Its because over the years I've been reading BP, it's seemed to me that Pythagoras and PECOTA have become deified, and in that process ossified. This in turn, it seems to me, has led to their occasional uncritical use, as in the examples cited above. These are great tools, but if they were the last word, and that easy to use, I wouldn't have to read BP any more.

In the case of the Orioles, the last two GMs and the current manager may have had WARPs above 0.0, and their fielding may have contributed more to their record than current metrics quantify. I'm not saying this is what you missed; what I'm saying is, Don't Stop Looking.

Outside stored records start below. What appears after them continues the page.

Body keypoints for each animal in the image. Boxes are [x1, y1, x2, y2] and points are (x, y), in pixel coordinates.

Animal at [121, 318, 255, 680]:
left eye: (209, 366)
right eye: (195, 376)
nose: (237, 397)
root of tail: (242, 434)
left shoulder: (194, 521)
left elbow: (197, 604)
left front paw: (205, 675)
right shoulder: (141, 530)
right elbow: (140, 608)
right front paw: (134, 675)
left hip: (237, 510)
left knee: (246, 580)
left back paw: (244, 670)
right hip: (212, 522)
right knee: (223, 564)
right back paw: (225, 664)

And, keep up the overall great work.
cburnell
2/12
Excellent points all. Nice work.
jtrussell10
2/12
The '2014 WARP' isnt the number at which the player, produced, its the number at which the *position* produced. Like Steve Pearce had 4.8 WARP, some of that in LF some of that as a DH, which is why the LF and DH dont add up to Nelson Cruz's WARP. Both Cruz and Pearce contributed, among others. The 'top player' is just the player who had the most appearances at that position, by all means just ignore that as its rather irrelevant.
therealn0d
2/12
I would hope that everyone realizes that it's just math. You can criticize the results, and therefore the math, but it's not personal. It's just math.
BrewersTT
2/13
The article does a good job of explaining why PECOTA doesn't like the team's 2015 chances. However, it only tangentially addresses why the projections have been so far off for several years in a row, and that is where there is the most opportunity to learn. I agree with CrashD above on this: the statement "Assuming it really is nothing systemic to the Orioles, which would be contrary to how the projections are put together," seems a little too pat.

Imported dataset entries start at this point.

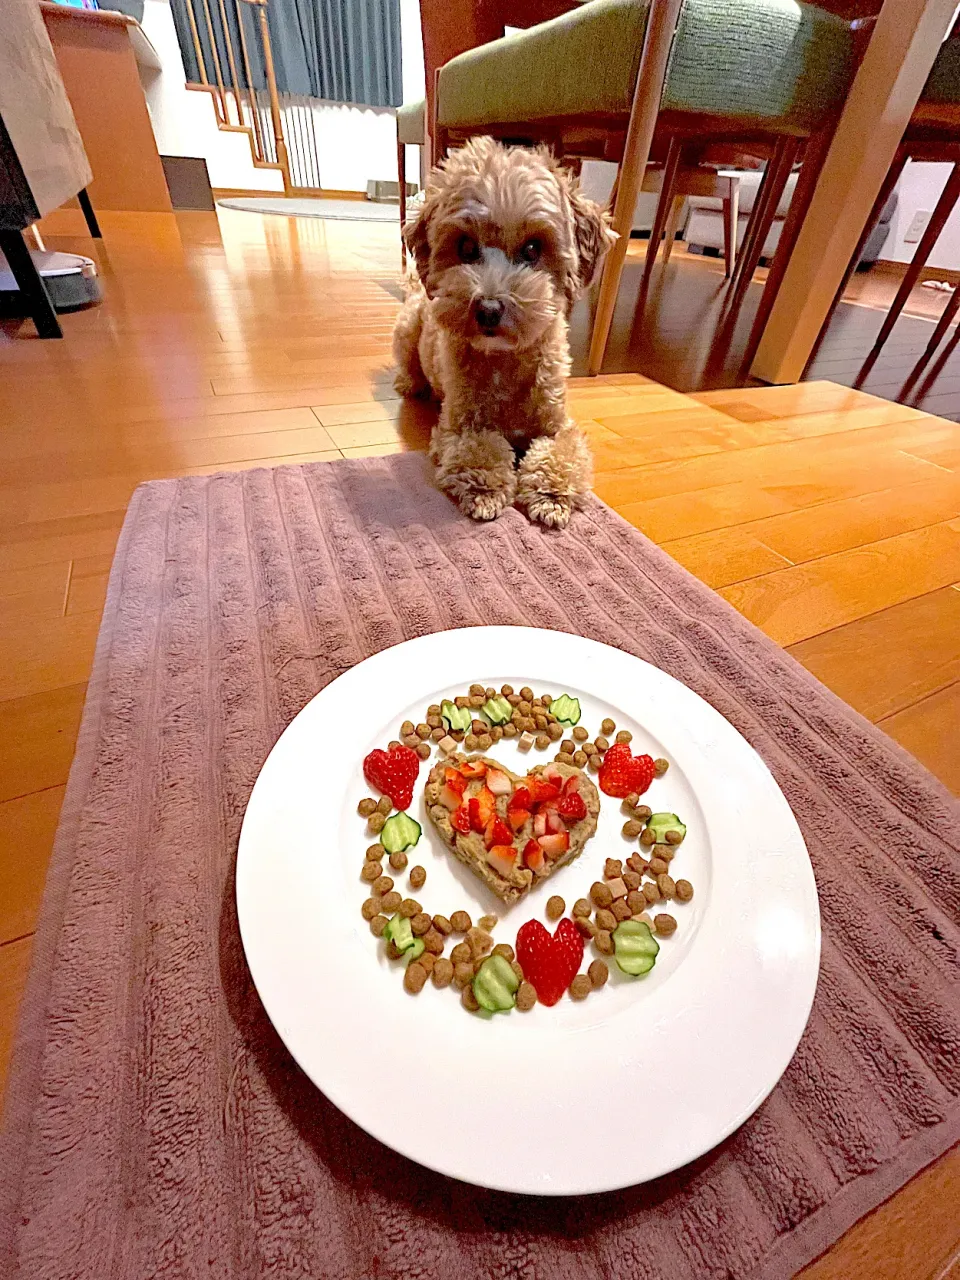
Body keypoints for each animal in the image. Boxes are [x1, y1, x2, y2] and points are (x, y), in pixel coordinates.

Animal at [391, 133, 611, 524]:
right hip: (407, 331)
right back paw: (411, 384)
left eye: (532, 249)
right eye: (465, 247)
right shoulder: (460, 425)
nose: (489, 309)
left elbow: (561, 452)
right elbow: (480, 448)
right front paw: (485, 491)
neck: (504, 360)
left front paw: (551, 494)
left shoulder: (559, 423)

Maybe it is all just luck. It's possible to roll snake eyes four times in a row with fair dice. At what point do a string of consistent projection errors become "statistically" unlikely, leading us to reject the hypothesis of luck?

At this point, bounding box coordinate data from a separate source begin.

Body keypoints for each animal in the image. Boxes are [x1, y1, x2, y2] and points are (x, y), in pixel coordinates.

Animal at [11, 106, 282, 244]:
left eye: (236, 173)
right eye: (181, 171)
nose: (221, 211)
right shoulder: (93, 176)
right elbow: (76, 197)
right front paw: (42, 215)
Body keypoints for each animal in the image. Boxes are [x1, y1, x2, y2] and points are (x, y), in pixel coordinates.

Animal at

I'm not interested in attacking PECOTA. I'm interesting in discovering any potential hidden truths behind this.
Schere
2/13
The Orioles didn't win the division in 2012.
zacharylevine
2/14
Sorry, postseason, not division. -Z
crowdog27
2/14
Nice article. I guess it just makes me want to see a strict comparison of those previous years' projections against what actually happened in the real world. Wouldn't that speak to the issue a little. Was it the pitching or the hitting that outperformed the projection.

tim270
2/14
The Orioles are excellent defensively. This is considered on the positional side, but not on the pitching side. I think this explains a lot of the discrepancy.